• [TEXT SEGMENT]:
□ □ □ □ □


    Make sense?  If not, feel free to contact me offline – rgillies@microsoft.com – I can get a bit more detailed.

  7. RobK says:

    Great Post but.. since you are using windows 2003 32-bit how did you get clustering to work on 32-bit. I thought clustering was strictly 64-bit business?

  8. RobK – great question.  Wiht the 32-bit bersion of the Exchange bits, you can get clustering to work, and you can mount up to 5 databases.  Also, keep in mind that Enterprise Edition is required for CCR (production/64-bit Enterprise Edition can go to 50 databases).

    The two biggest limitations I ran into were the limitation on databases (my customer is going to have 42 databases, so my production install script wants to create 42 SGs and DBs – I had to test with 5) and the fact that you can’t license a 32-bit CCR cluster.  When you run the "Set-ExchangeServer" cmdlet with the "-ProductKey" parameter and a valid product key, you will get an error thrown saying you can’t license CCR on 32-bit.  You can license all of the other servers, just not the CCR cluster!

    This is great because it lets you test even CCR on your 32-bit Virtual PC and Virtual Server labs, but I am looking forward to getting my lab rebuilt on 64-bit Windows Server 2003 on my Hyper-V RC1!!  (That and moving to 64-bit Windows Server 2008!)

□ □ □ □ □

• [EXERCISES TO COMPLETE]:
1) Summarize the Exchange clustering comments in two sentences.
2) According to the Exchange clustering comments, how many databases is the customer going to have?
3) Write out the part of the Exchange clustering comments that begins at the words "The two biggest" and stops after "Windows Server 2008!)", renaming "CCR" to "cluster continuous replication".

[Chart analysis data]
□ □ □ □ □

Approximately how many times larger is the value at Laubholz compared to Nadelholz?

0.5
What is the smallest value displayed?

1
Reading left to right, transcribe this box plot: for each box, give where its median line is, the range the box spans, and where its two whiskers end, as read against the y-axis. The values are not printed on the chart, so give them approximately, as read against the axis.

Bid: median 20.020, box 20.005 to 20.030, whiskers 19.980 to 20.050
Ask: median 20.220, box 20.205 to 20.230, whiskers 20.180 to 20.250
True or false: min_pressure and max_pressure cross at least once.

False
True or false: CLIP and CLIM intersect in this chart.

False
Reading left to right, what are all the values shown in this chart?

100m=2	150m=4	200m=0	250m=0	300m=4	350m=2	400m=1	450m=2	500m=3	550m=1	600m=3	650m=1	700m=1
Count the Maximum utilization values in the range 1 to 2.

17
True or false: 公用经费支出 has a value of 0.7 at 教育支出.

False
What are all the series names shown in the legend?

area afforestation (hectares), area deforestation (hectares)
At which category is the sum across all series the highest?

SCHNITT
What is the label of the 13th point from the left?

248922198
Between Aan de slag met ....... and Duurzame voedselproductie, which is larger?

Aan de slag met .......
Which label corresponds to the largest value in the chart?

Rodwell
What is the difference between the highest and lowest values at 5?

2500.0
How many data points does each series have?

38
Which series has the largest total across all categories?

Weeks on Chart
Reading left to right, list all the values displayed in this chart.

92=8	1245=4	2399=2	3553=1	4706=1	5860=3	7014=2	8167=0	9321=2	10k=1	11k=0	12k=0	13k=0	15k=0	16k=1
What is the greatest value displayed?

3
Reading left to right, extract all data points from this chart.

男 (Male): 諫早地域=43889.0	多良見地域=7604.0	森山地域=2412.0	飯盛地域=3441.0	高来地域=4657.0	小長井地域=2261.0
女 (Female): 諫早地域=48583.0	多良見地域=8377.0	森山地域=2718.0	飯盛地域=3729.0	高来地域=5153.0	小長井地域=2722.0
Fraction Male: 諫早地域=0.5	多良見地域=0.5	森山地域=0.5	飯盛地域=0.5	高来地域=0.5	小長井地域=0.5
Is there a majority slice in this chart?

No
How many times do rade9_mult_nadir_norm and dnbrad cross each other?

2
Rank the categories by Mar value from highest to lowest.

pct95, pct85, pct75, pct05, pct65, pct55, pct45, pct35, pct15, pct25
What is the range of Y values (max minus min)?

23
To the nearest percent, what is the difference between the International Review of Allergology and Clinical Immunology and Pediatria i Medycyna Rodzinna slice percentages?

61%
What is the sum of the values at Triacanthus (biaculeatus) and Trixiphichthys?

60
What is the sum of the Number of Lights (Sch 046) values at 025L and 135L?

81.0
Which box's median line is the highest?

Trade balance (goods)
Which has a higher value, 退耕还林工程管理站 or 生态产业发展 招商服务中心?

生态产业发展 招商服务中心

□ □ □ □ □

• [SOLUTIONS PER TASK]:
1) The 32-bit version of Exchange can run clustering and mount up to five databases, while CCR requires Enterprise Edition and the 64-bit production Enterprise Edition can go to 50 databases. The two biggest limitations were the database cap and the fact that a 32-bit CCR cluster can't be licensed, because running "Set-ExchangeServer" with "-ProductKey" and a valid key throws an error.

2) The customer is going to have 42 databases.

3)
The two biggest limitations I ran into were the limitation on databases (my customer is going to have 42 databases, so my production install script wants to create 42 SGs and DBs – I had to test with 5) and the fact that you can’t license a 32-bit cluster continuous replication cluster.  When you run the "Set-ExchangeServer" cmdlet with the "-ProductKey" parameter and a valid product key, you will get an error thrown saying you can’t license cluster continuous replication on 32-bit.  You can license all of the other servers, just not the cluster continuous replication cluster!

    This is great because it lets you test even cluster continuous replication on your 32-bit Virtual PC and Virtual Server labs, but I am looking forward to getting my lab rebuilt on 64-bit Windows Server 2003 on my Hyper-V RC1!!  (That and moving to 64-bit Windows Server 2008!)